Le trio se présente comme ça : une veuve, une orpheline et une maman. Trois tempêtes aux vagues différentes, mais trois tempêtes qui remuent et qui sont bien souvent difficiles à partager.

« Je trouvais qu’il n’y avait pas l’écoute ou la réception dont j’avais besoin, lance Marie-Luc. Le projet venait de ce besoin de s’exprimer et de créer un lieu d’échange. »

Ç’a été un exercice très difficile pour nous, on ne se le cachera pas. Mais en demandant à nos protagonistes de le faire, nous aussi il fallait nous livrer et nous montrer vulnérable là-dedans.

 

Jointes en conférence téléphonique, les trois femmes se relancent la balle, chacune partageant une vision commune de leur projet, malgré leurs réalités différentes. Dans ces durs moments de vie, « tu es en quête de profondeur, dit Karine. Les choses perdent un peu de leur sens ou de leur saveur. Quand j’ai appris que ce projet-là se faisait, j’ai appelé Marie-Luc et il fallait qu’on le fasse ensemble. Il y avait une volonté d’apprivoiser la tristesse. »

Au cours des six épisodes d’environ 25 minutes, On connaît tous quelqu’un nous permet de découvrir la réalité d’invités, qui livrent sans tabous les détails de leur tempête : ici une mort, là une déchéance, ailleurs un grave accident.

Avec les témoignages, « on réalise qu’on a beaucoup de préconceptions par rapport à ce que chacun a vécu, note Karine. On pensait avoir de la peine à certains endroits, mais tu te rends compte qu’il y a plein de scénarios différents. C’est pas noir ou blanc, c’est pas un scénario de Disney ».

Le véhicule du balado

La journaliste Daphnée Hacker-Bousquet s’étonne elle-même d’avoir plongé dans ce projet de balado, elle pour qui « les histoires human, c’est quétaine à la base ». « Je ne voulais pas faire un truc à la Claire Lamarche », dit-elle en riant.
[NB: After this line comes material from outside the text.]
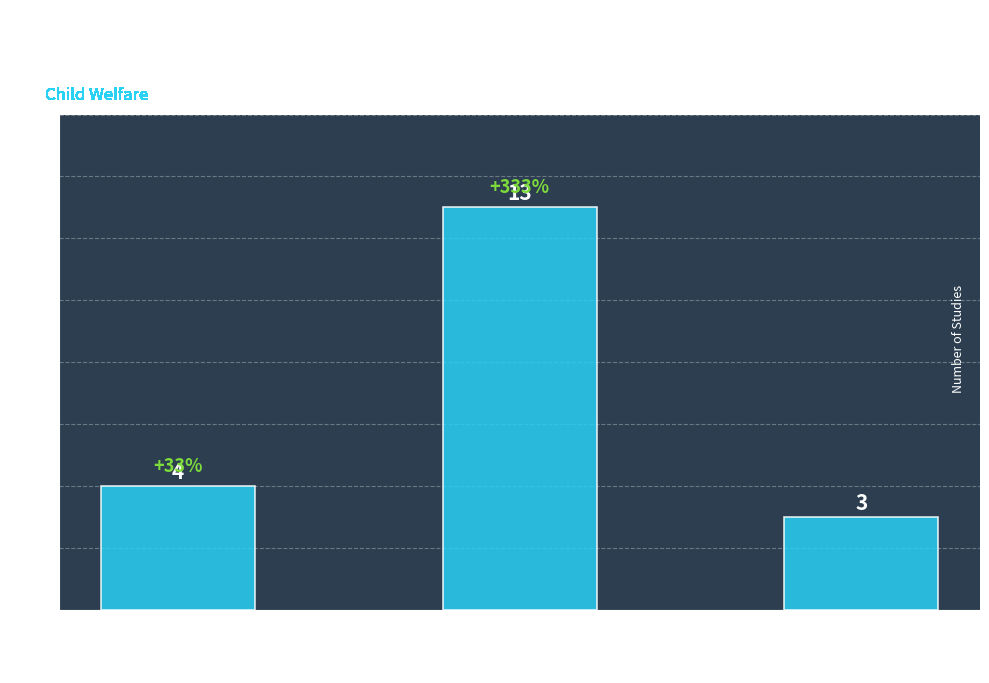

True or false: the data shows 3 at Attachment and
Biobehavioral
Catch-Up.

False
Mais c’est le balado sur le deuil Terrible, Thanks For Asking, de Nora McInerny, qui lui a prouvé que l’exercice était porteur. « Le balado est différent de la télévision, estime-t-elle. Il permet une authenticité, une intimité, une douceur. »

Ce que les trois amies n’avaient pas tout à fait prévu avec le balado, c’est que les contenus y fleurissent quand ils sont incarnés par ceux qui les présentent. Et Radio-Canada leur a gentiment suggéré de ne pas se contenter des témoignages des autres, mais aussi de lever le voile davantage sur leurs propres zones d’ombre.
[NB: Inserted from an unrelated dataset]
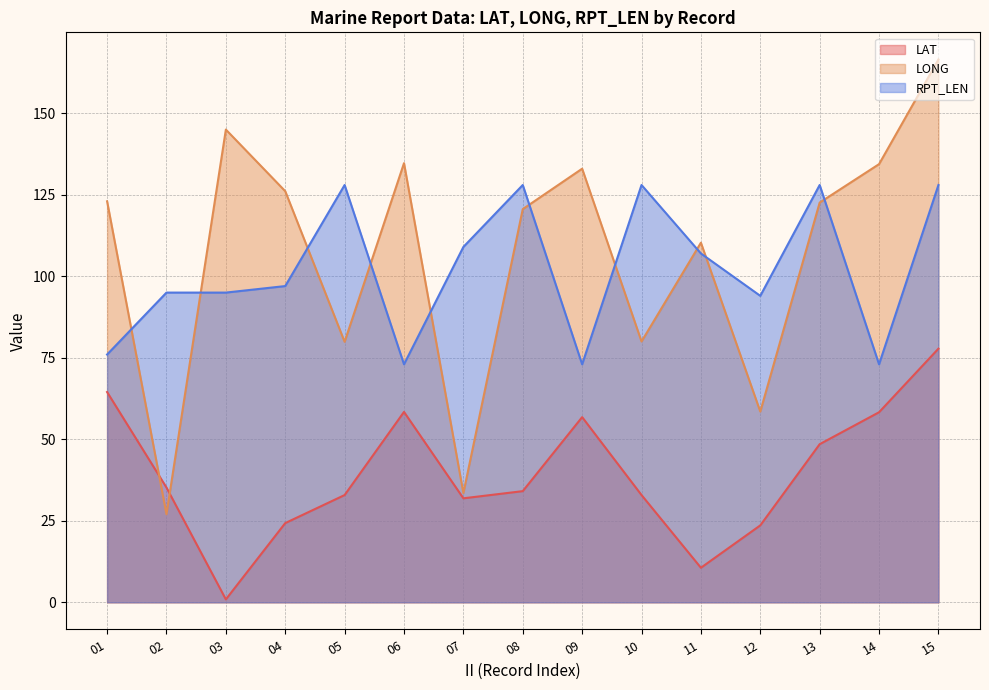

Reading left to right, extract all data points from this chart.

LAT: 64.5	35.2	0.9	24.3	32.9	58.4	31.9	34.1	56.8	32.9	10.6	23.6	48.5	58.3	77.8
LONG: 123.0	27.0	145.0	126.1	79.9	134.7	33.5	120.6	133.0	80.0	110.3	58.5	122.6	134.4	166.5
RPT_LEN: 76.0	95.0	95.0	97.0	128.0	73.0	109.0	128.0	73.0	128.0	107.0	94.0	128.0	73.0	128.0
« On apprend peu à peu nos histoires, explique Daphnée. Ç’a été un exercice très difficile pour nous, on ne se le cachera pas. Mais en demandant à nos protagonistes de le faire, nous aussi, il fallait nous livrer et nous montrer vulnérables là-dedans. »

Boîte à outils

À la fin de certains épisodes, les animatrices proposent des ressources aux auditeurs qui pourraient être émus, bouleversés par les discussions.

« L’idée de base, c’est d’apporter une forme d’aide aux gens, note Karine Lemaire-Rogers. Au début, on parlait d’une boîte à outils. Quand tu broies du noir, parler à quelqu’un qui est passé par là ça fait du bien et ça peut donner des indices sur comment la traverser, sa propre tempête. »

Un des rêves de Marie-Luc Despaties, c’est qu’On connaît tous quelqu’un puisse créer une communauté, où les auditeurs pourraient partager leur propre aventure. « Il faut que les gens se parlent plus, qu’ils se le permettent. »

Parce qu’il y a autant d’histoires que de personnes.